Charles Taylor a été transféré mardi soir à La Haye, aux Pays-Bas, où il sera jugé par le tribunal spécial pour la Sierra Leone. Mais le procès de l’ancien président du Libéria ne devrait pas commencer avant plusieurs mois.
De notre correspondante à La Haye
Le procès de Charles Taylor se déroulera donc à La Haye, aux Pays-Bas, mais ce sont bien les juges de la Cour spéciale pour la Sierra Léone (CSSL) qui prononceront la sentence contre l’ancien chef de guerre. Accusé de crimes contre l’humanité et crimes de guerre, Charles Taylor aurait, selon le procureur, soutenu les rebelles du Front révolutionnaire uni en Sierra Léone, dans l’objectif de s’emparer des richesses minières du pays. Les « diamants de sang » ont fait, en dix années de guerre civile, plus de 120 000 victimes. Pour permettre la tenue d’un procès à La Haye, la Cour pénale internationale (CPI), qui n’a pas juridiction sur l’ancien chef de guerre, a toutefois prêté ses locaux aux juges de la Cour spéciale.

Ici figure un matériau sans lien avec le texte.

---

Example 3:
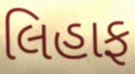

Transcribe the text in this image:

લિહાફ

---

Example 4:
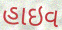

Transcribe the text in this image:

હાઇવ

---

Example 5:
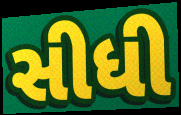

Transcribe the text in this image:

સીધી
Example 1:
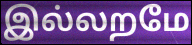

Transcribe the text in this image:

இல்லறமே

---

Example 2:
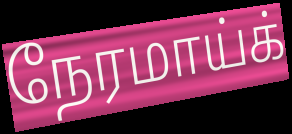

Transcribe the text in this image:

நேரமாய்க்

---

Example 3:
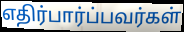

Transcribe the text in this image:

எதிர்பார்ப்பவர்கள்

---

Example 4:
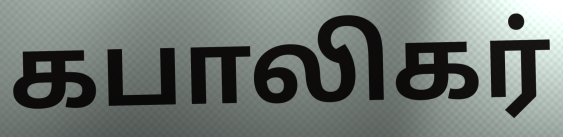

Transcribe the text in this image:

கபாலிகர்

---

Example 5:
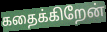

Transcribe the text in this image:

கதைக்கிறேன்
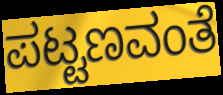
ಪಟ್ಟಣವಂತೆ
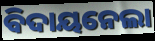
ବିଦାୟନେଲା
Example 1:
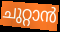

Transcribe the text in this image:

ചുറ്റാൻ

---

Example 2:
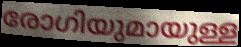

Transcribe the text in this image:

രോഗിയുമായുള്ള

Mardi soir, Charles Taylor a donc été incarcéré dans l’aile réservée à la Cour pénale internationale où réside depuis mars le milicien congolais Thomas Lubanga, inculpé pour des crimes commis en République démocratique du Congo (RDC). Ce dernier, qui se plaignait d’isolement, aura donc trouvé un comparse en la personne de l’ancien président libérien. L’histoire ne dit pas encore si les deux hommes auront l’occasion d’échanger quelques balles, mais selon une indiscrétion, Charles Taylor aurait emporté une raquette de tennis et les quelques 32 000 pages du dossier établi par le parquet contre lui.

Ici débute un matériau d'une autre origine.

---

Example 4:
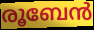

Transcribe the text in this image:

രൂബേൻ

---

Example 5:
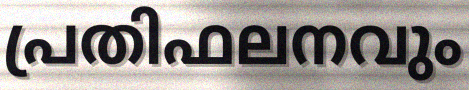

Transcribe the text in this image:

പ്രതിഫലനവും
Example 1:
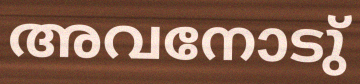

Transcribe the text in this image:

അവനോടു്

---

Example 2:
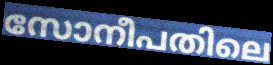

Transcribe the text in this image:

സോനീപതിലെ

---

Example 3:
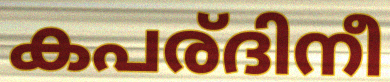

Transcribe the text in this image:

കപര്ദിനീ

Un procès loin des victimes
La tenue du procès de Charles Taylor aux Pays-Bas a soulevé de nombreuses protestations des organisations de défense des droits de l’homme, notamment en Afrique. Elles regrettent que le chef de guerre ne soit pas jugé sur le territoire où résident ses victimes. La Cour spéciale pour la Sierra Leone est en effet la seule juridiction internationale à siéger habituellement sur les lieux des crimes, à Freetown. Mais après l’arrestation puis l’extradition de Charles Taylor en Sierra Leone, le 29 mars 2006, la présidente du Libéria voisin, Ellen Johnson-Sirleaf, faisant écho aux préoccupations de la communauté internationale, s’était inquiétée des risques de déstabilisation régionale.

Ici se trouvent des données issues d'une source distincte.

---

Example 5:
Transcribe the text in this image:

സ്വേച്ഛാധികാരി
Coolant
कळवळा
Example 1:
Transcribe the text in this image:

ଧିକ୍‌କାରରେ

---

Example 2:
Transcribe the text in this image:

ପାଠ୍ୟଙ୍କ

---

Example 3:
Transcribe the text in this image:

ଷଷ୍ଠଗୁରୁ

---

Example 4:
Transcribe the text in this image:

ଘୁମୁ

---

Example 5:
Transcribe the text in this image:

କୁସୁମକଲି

Début mai, un vétéran américain de la guerre en Irak et trois Sierra léonais avaient été arrêtés et placés en garde à vue à Freetown pour avoir photographié la prison où était alors incarcéré Charles Taylor, au centre de la capitale. Le chef de guerre disposerait de nombreux partisans, toujours actifs dans la région. Même si, après sa mise en accusation en mars 2004, l’ancien président du Libéria avait bénéficié pendant deux ans d’un exil négocié au Nigéria en échange duquel il avait accepté, au moins en façade, de se retirer de la vie politique.
Coopération judiciaire internationale
Au cours d’une conférence de presse à La Haye mercredi matin, le procureur, Christopher Staker, a donc rappelé avec force que la délocalisation du procès aux Pays-Bas était liée à des questions « de paix et de sécurité dans la sous-région », soulignant que la coopération entre les Nations unies, les Pays-Bas et la Sierra Léone était un bel exemple « de coopération de la communauté internationale en faveur de la justice ». Les autorités néerlandaises ont accepté de recevoir le criminel de guerre sur le sol des Pays-Bas pour la seule période du procès et à la condition qu’il purge sa sentence sur un autre territoire. La Grande-Bretagne s’est finalement portée candidate la semaine dernière pour l’accueillir une fois le jugement rendu.
L’ancienne puissance coloniale a soutenu la Cour spéciale sans relâche depuis sa création en janvier 2002 au terme d’un accord établi par les Nations unies et le gouvernement sierra léonais, en fournissant le gros des troupes et une part conséquente du budget. Selon une estimation interne du greffe, établie début avril, le procès devrait se chiffrer à quelque 13 millions de dollars, soit près d’un tiers du budget annuel de la Cour spéciale. Outre les infrastructures nécessaires à la tenue du procès, la venue des témoins aux Pays-Bas entraînera des coûts importants, liés, aussi, aux questions sensibles de protection. Le procureur a d’ailleurs obtenu que les noms des témoins ne soient pas encore divulgués à l’accusé. Charles Taylor devrait comparaître devant ses juges en début de semaine prochaine pour une première audience destinée à préparer le procès, dont l’ouverture effective n’est pas attendue avant plusieurs mois.